(SOURCE DATA)

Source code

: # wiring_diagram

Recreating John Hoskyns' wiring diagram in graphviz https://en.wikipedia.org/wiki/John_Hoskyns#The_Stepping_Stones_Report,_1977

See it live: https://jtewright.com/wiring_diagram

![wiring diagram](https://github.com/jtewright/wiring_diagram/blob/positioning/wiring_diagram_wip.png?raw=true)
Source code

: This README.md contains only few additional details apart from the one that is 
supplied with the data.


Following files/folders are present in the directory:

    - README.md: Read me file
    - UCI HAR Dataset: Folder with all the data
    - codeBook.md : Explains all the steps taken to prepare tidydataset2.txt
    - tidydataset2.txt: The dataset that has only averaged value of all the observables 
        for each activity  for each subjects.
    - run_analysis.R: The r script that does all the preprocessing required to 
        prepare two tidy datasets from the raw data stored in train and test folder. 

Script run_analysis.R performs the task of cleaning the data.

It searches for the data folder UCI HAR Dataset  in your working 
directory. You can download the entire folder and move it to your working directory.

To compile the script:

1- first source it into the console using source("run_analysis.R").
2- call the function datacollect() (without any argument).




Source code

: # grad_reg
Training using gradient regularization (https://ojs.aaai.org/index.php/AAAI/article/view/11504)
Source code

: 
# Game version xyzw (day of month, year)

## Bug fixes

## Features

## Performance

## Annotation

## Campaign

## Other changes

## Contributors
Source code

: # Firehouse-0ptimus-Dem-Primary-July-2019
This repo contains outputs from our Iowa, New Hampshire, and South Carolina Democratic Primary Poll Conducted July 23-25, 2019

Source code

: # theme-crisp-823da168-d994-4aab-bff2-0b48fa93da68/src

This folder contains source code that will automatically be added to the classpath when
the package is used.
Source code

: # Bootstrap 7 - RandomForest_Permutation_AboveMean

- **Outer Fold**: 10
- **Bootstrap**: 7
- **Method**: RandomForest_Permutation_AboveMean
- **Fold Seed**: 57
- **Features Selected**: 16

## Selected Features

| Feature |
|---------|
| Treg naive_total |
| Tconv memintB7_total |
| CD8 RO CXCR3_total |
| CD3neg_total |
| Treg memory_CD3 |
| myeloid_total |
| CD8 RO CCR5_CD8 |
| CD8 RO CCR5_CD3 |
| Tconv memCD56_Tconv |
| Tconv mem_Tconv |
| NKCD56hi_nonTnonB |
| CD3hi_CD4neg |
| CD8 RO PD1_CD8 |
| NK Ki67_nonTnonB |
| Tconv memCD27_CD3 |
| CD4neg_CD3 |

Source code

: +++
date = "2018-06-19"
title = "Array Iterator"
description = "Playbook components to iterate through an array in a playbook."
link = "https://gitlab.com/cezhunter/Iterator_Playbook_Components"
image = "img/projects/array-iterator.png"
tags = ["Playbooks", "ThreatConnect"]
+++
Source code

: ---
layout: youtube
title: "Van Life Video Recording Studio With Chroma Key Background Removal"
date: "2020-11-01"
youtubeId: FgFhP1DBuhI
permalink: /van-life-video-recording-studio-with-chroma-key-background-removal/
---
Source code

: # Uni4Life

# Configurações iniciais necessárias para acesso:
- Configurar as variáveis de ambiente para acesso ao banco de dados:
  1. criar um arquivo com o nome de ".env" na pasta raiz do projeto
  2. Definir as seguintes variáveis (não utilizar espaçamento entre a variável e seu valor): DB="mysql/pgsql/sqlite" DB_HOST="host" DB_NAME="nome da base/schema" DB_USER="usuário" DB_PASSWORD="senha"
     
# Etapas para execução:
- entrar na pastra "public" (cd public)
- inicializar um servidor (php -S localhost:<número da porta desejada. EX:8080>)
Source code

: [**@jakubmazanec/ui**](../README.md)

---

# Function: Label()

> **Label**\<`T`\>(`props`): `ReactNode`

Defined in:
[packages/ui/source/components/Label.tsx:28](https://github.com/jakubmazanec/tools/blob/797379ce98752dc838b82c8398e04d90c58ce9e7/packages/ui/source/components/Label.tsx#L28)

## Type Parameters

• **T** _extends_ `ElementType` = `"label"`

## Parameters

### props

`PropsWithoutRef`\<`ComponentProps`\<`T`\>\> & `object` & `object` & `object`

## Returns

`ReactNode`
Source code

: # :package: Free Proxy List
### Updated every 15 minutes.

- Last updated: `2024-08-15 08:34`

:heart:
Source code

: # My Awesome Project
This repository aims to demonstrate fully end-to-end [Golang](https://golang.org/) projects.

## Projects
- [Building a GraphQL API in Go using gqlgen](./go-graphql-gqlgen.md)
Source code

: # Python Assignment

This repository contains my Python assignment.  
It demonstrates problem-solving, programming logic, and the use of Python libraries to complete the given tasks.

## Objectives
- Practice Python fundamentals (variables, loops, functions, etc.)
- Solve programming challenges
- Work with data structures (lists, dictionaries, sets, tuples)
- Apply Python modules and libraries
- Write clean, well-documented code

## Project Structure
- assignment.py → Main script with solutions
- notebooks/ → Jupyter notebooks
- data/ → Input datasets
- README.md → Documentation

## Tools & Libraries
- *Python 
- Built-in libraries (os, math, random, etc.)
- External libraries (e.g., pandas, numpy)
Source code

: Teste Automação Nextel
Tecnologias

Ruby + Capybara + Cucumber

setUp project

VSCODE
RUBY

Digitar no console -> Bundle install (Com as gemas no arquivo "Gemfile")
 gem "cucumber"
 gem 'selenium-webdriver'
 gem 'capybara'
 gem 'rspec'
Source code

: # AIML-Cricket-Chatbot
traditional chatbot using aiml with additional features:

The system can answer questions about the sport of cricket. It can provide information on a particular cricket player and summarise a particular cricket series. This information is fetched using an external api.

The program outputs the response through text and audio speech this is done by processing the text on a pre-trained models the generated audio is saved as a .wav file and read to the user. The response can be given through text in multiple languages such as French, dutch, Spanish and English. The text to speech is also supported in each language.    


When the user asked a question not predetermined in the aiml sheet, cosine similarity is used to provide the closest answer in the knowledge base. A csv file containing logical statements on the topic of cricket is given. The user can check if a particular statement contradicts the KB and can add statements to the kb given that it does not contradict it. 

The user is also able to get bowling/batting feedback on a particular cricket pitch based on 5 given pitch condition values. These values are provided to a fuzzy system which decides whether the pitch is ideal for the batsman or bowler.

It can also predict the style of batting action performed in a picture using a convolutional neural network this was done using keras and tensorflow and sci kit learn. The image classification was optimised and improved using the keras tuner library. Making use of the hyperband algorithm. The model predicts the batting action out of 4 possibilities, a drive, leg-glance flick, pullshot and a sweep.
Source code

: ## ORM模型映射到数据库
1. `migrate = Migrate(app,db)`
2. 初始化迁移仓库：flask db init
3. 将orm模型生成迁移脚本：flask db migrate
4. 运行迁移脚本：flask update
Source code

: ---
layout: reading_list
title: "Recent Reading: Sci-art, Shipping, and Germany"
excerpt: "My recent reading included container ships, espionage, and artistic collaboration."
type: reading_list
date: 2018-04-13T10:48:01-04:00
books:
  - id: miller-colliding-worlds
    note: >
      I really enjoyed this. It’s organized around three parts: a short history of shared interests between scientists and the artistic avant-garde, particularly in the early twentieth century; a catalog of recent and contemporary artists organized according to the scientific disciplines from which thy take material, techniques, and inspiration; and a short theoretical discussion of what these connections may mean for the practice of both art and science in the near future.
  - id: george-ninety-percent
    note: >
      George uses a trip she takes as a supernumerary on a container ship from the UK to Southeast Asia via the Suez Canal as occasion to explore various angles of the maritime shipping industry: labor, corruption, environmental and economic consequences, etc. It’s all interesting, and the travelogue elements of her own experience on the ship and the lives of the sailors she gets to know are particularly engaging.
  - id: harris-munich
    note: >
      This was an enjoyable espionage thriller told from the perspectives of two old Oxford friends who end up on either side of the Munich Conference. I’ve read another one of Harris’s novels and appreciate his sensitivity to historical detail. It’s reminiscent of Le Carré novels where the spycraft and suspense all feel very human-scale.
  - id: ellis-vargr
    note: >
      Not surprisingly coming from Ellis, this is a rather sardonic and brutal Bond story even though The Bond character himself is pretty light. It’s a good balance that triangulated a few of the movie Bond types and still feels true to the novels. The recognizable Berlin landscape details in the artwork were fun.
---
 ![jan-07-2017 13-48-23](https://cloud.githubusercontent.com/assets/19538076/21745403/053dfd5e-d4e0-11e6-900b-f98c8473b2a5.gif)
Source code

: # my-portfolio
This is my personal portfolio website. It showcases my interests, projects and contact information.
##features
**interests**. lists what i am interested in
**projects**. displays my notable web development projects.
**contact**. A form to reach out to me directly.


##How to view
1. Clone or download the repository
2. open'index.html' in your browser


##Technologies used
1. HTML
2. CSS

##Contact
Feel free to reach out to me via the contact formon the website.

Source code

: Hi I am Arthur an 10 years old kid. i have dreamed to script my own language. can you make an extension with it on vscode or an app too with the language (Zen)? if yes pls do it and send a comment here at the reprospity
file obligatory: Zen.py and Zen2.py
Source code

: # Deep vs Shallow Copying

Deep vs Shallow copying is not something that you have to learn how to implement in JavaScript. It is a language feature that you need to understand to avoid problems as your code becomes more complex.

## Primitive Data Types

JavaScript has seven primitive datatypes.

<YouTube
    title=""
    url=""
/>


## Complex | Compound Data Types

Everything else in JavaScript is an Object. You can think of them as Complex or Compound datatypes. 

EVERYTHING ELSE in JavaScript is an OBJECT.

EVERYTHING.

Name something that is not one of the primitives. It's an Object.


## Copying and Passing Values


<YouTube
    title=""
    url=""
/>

(End SOURCE DATA)

→ EXERCISE BRIEF
Lines from the start of the records through the one containing "See it live: https://jtewright.com/wiring_diagram" are what should be retyped, exactly and in full, both ends included.

→ COMPLETED EXERCISE
Source code

: # wiring_diagram

Recreating John Hoskyns' wiring diagram in graphviz https://en.wikipedia.org/wiki/John_Hoskyns#The_Stepping_Stones_Report,_1977

See it live: https://jtewright.com/wiring_diagram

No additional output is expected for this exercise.